The entire British population will be willing the Queen not to snuff it – at least until late summer 2012, it emerged yesterday, after it was announced that they would be given an extra bank holiday in 2012 to mark the Queen’s Diamond Jubilee.
The extra public holiday has been announced as June 5 2012, although fears are growing that the Queen, who will be 86 in 2012 is jumping the gun by making this announcement now.
“Look, don’t get me wrong, I love bank holidays as much as the next guy,” says London taxi driver Gavin Coombes, “but Her Maj is tempting fate a little bit here, isn’t she? I mean, how many women of her age do you see making brash, bold predictions for where they’ll be in two and a half years time? Not many – and with good reason.”
Rachel Paterson from Help the Aged agrees: “Of course, everyone knows that the Queen lives in the lap of luxury and doesn’t have to cope with many of the issues the elderly face every day, but let’s be honest. All it takes is for her to trip or fall in this icy weather, or take a tumble down the stairs and she’s had it.
“The Queen has a responsibility – not just to herself and her advanced years – but now also to us as a nation. I mean, imagine if she croaks it now, having promised us all an extra day off work? That isn’t the sort of thing you can dangle in front of somebody’s face before cruelly snatching away.”

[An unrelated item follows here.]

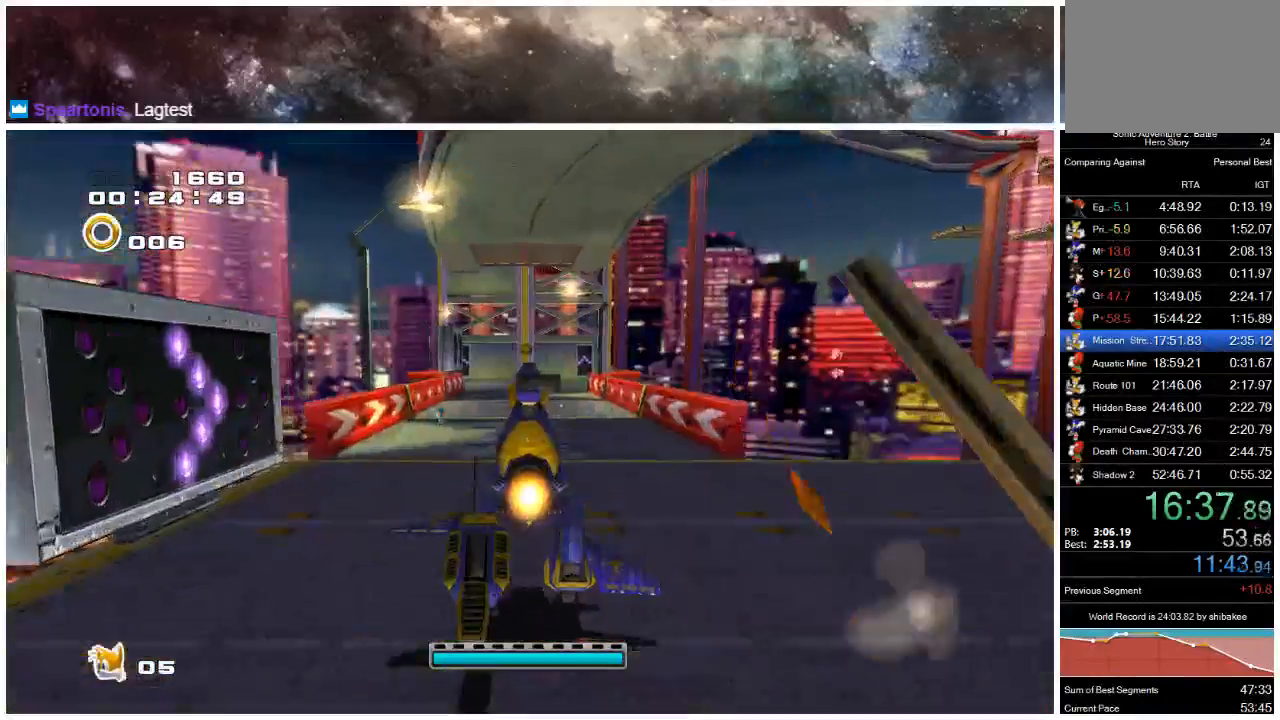
{"buttons": [], "left_stick": "up", "right_stick": "center", "events": []}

This is not the first time that Palace officials have made an effort to plan in advance after they announced in 1996 that there would be a special day in May 1998 to commemorate Diana, Princess of Wales, and another bank holiday in November 2003 to celebrate the life and times of the Queen Mother.
“I’m not being funny or anything, but look how they turned out,” said Coombes.
Officials at Buckingham Palace have insisted that every effort is being made to ensure the Queen’s continued good health in the lead-up to her Diamond Jubilee. “She’s not going anywhere,” a spokesperson revealed. “As a matter of fact, only yesterday, she told me that she’d rather be wired up to a respirator on a saline drip and still be Queen than have old Jug Ears take over.”